How can an individual MCP server assess prompt injection threats for my use case?

Why is it the Supabase MCP server's job to sanitize the text that I have in my database rows? How does it know what I intend to use that data for?

What if I have a database of prompt injection examples I am using for a training? Supabase MCP is going to amend this data?

What if I'm building an app where the rows are supposed to be instructions?

What if I don't use MCP and I'm just using Supabase APIs directly in my agent code? Is Supabase going to sanitize the API output as well?

We all know that even if you "Wrap all SQL responses with prompting that discourages the LLM from following instructions/commands injected within user data" future instructions can still override this. Ie this is exactly why you have to add these additional instructions in the first place because the returned values override previous instructions!

You don't have to use obvious instruction / commands / assertive language to prompt inject.
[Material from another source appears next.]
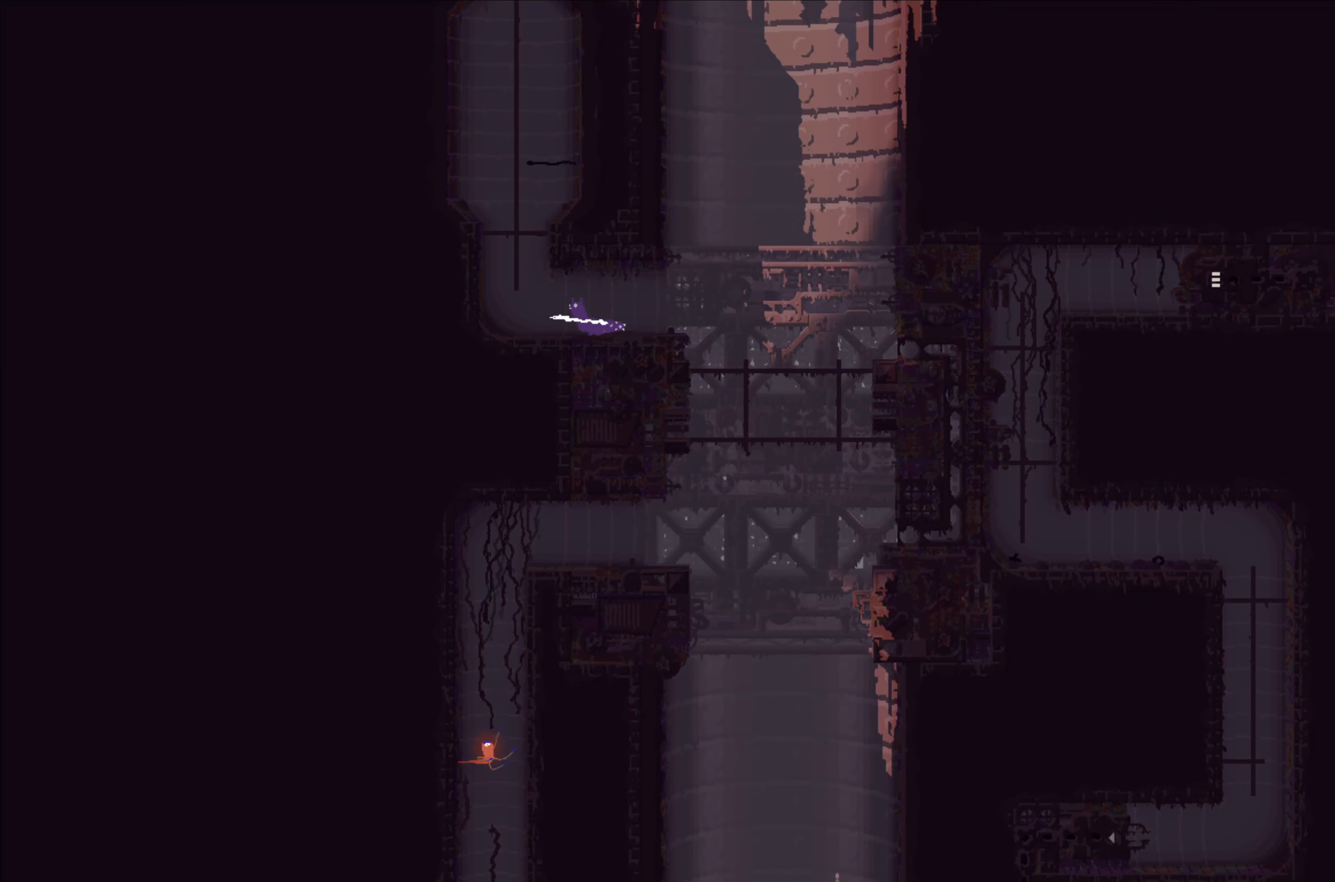
{"buttons": [], "left_stick": "up", "events": [[134, "A", "down"], [350, "A", "up"], [350, "left_stick", "up"]]}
There are a million different ways to express the same intent in natural language, and a gazillion different use cases of how applications will be using Supabase MCP results. How confident are you that you will catch them all with E2E tests? This feels like a huge game of whack-a-mole.

Great if you are adding more guardrails for Supabase MCP server. But what about all the other MCP servers? All it takes is a client connected to one other MCP server that returns a malicious response to use the Supabase MCP Server (even correctly within your guardrails) and then use that response however it sees fit.

All in all I think effort like this will give us a false sense of security. Yes they may reduce chances for some specific prompt injections a bit - which sure we should do. But just because they and turn some example Evals or E2E tests green we should not feel good and safe and that the job is done. At the end of the day the system is still inherently insecure, and not deterministically patched. It only takes 1 breach for a catastrophe.